Thinking Outside the Casket

A guest blog on health reform from Research!America
The first 16 minutes of the Democratic presidential debate the other night were devoted to almost Talmudic hairsplitting between the two candidates over health care reform. But what if Sens. Obama, Clinton and McCain are asking and answering the wrong questions, especially since no candidate’s health plan has much chance of being enacted in whole, or even in part, by the next Congress?

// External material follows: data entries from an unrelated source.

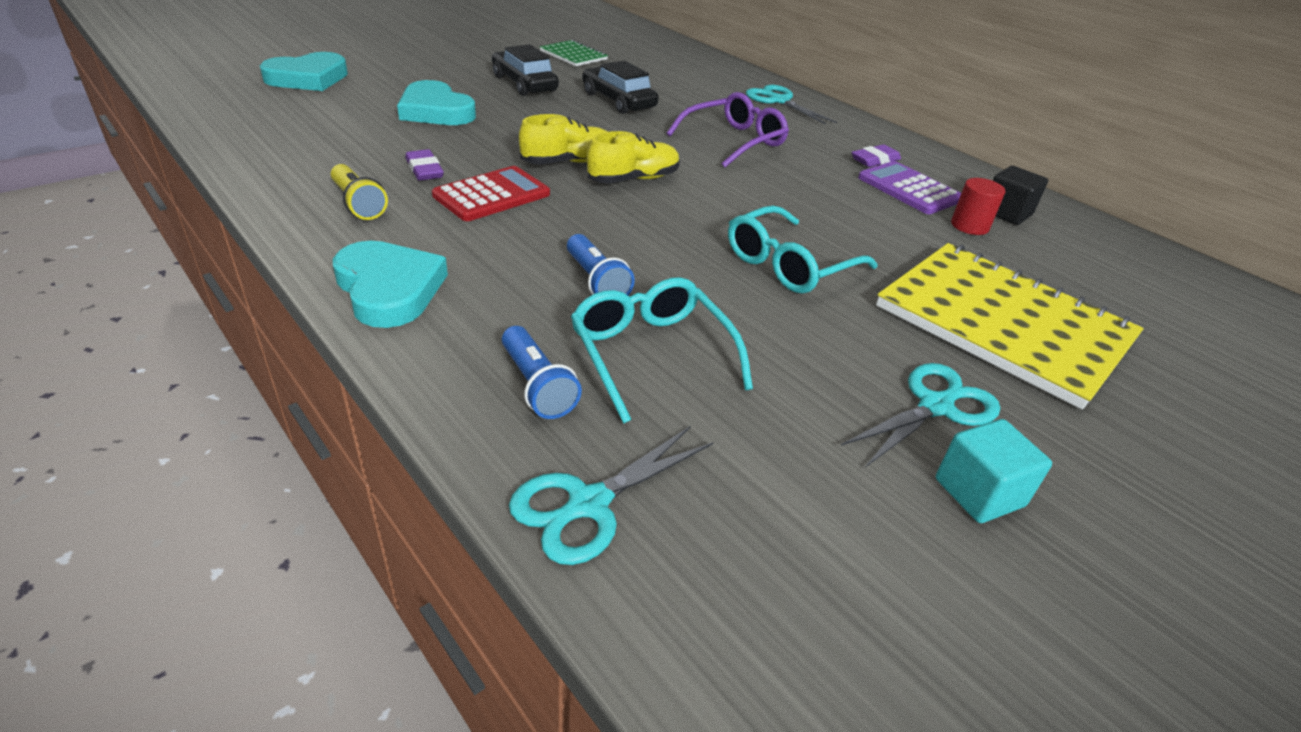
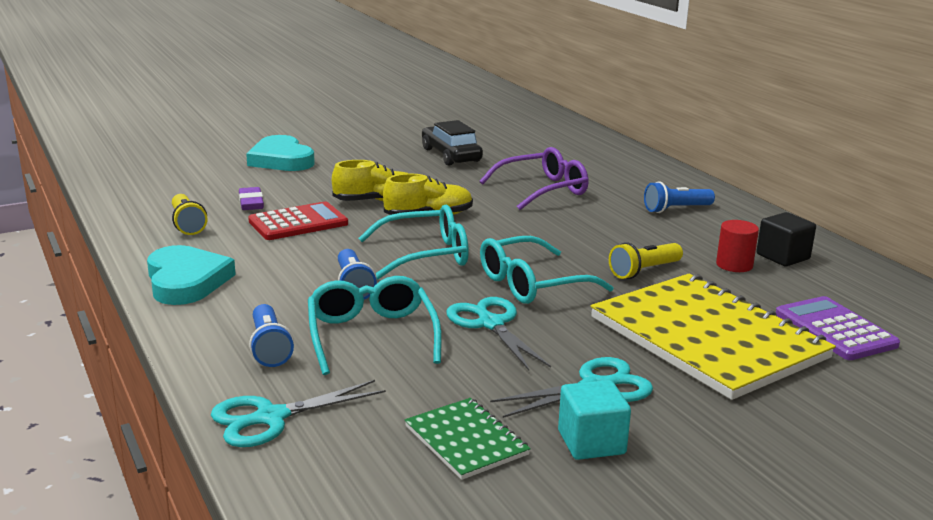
camera: 15 degrees right, 15 degrees down
(308, 78) = (185, 133): turquoise heart -> none
(524, 84) = (370, 140): black car -> none
(573, 55) = (429, 117): green notebook -> green notebook (466, 440)
(655, 232) = (425, 255): none -> turquoise glasses
(779, 101) = (611, 158): turquoise scissors -> turquoise scissors (491, 324)
(875, 160) = (676, 209): purple eraser -> blue flashlight
(890, 239) = (644, 271): none -> yellow flashlight
(909, 189) = (693, 234): purple calculator -> purple calculator (835, 329)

Two new visions operating outside the traditional arenas in the health reform debates are worth looking at. In the Senate, liberal Democrat Ron Wyden of Oregon and conservative Bob Bennett of Utah, are organizing fairly impressive support for improving health and health care by requiring each side to swallow a big pill by ending employer-based health insurance and giving the money spent by the employer directly to the employee to be used in a heavily regulated universal insurance market place.

According to an analysis by writer Ezra Klein the politics may work out a lot easier if this bipartisan Senate-created plan is put on the agenda instead of one imposed by the winning presidential candidate.

The other new idea comes today from the Robert Wood Johnson Foundation, which has put together a commission headed by Republican Mark McClellan, former head of the FDA and CMS and (a member of the Research!America board of trustees, and Democrat Alice Rivlin, former director of the Office of Management and Budget. The Commission to Build a Healthier America will investigate how factors, such as education, environment, income and housing, shape and affect personal behavioral choices.

The Foundation will have as a starting point a new report from RWJF, “Overcoming Obstacles to Health,” describing the current health profile of Americans and looking specifically at how education, income, race and ethnicity play a role in Americans' health.